Heck, maybe being the guest host of Raw is Ben Burger serving his community service. Maybe that's what this whole "Guest hosting" Raw is: punishment for celebrities. Soon we'll find out that past Raw guest hosts were involved in pretty ugly instances. Seth Green beating up a kid for his action toy. Trish Stratus torturing people in her yoga studio. Bob Barker going mad and chopping dog's nuts off in a wild spree. Shaq for sexually harassing Kobe's wife. Jeremy Piven for just being a douche. It all makes sense now.

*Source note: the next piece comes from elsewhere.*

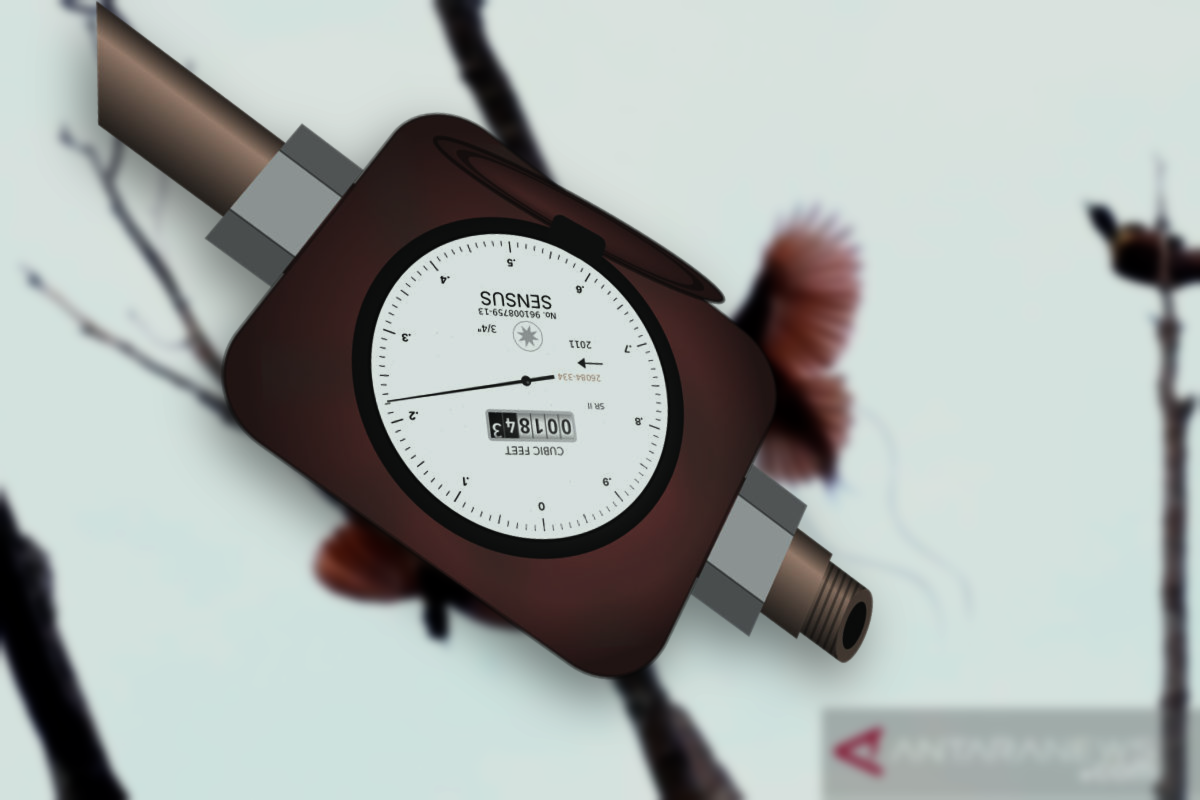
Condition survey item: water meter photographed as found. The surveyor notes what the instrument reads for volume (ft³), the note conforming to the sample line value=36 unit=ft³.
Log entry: value=1843.22 unit=ft³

-They went the Tim Tebow route with John Cena (take that, you crazy Florida Gator fans). We're all applauding the "violent side" of John Cena. It is a bit jarring to see (a) Randy Orton in nano-seconds shed his credible heel character to play the coward heel character and (b) for Cena to shrug off two credible guys' deadly submission moves. But here's the bottom line: people will pay to see that. Throw logic out the window for PPV buys. Even if it makes the Walls of Jericho and Show's camel cutch look like relaxing stretches. Even if it makes Orton look like a scared coward inside a cell, even though he's been in one, and Cena hasn't. History and logic. Who needs them? Maybe at the PPV Cena can fall off the cell onto a 7,000 watt searchlight. And get up.
Fighting on top of the cell was a nice tease. Thanks, Al Sharpton. Nice of you to lower it down for John Cena. You must be a real violent guy...wait. You were probably out of there on the first flight out. Funny out many times the "Raw guest host" looks to be in charge of two things: Jack and s---. And Jack just left town (humor me with an "Army of Darkness" quote).
-So Raw ended with a nice tease, but will WWE please at the PPV? I don't know. The Hell in a Cell concept is built on two guys going "ultra-violence" on each other. There's been great HIAC matches and then there's been real stinkers. You know. 30 minutes of boring bloodshed. There's also been the farce match. Hell, I still remember the WWE announcers lying to me about "violent hell hounds roaming around ringside looking to tear flesh." What I got instead were dog handlers! Damn you, WWE! You lie!
Will WWE "PG" up the Hell in the Cell concept? On one hand, it might be a good move to protect wrestlers. Why not transform an archaic, violent caveman-like match concept into a safer environment? Why not train the audience to know what to expect from a HIAC match? But on the other hand, "violence" is the main draw of any Hell in the Cell match. By definition, a TLC match is more dangerous than a HIAC match because of a lot of things that could go wrong. You can have Horny vs. Chavo in a HIAC match. What makes the HIAC match have that "violent aura" about it is the work done by previous HIAC matches. If you watch old HIAC matches, there's buckets of blood, steel chairs wrapped with barbwire, etc.
That's why the PPV is a tricky one to me: they will have three HIAC matches on the same night. I have no idea how it will be executed. Will old fans be let down after three gutless HIAC matches? Will the internet crowd chime in and say that maybe Horny vs. Chavo should take place inside a cell after this pansy performance? Or will people be burned out by the HIAC concept when Undertaker vs. Punk rolls around (I'm assuming that it will be last). Heck, even seeing blood on WWE programming would be somewhat of a shock. Will WWE feel the pressure to have another "controversial" bit on their PPV to entice viewers to their programming?
-See y'all later. Now go look at pictures of some butts while you're chilling in your swimming pool by your mansion. Just like Triple H. You don't need no stinkin' education, kids. Just eat nachos all day and buy Hell in the Cell. Anybody want to loan me $4,000 so I can pay off my college loans? Please? Triple H? "Just send them pictures of butts. Everybody loves butts. Butts butts butts."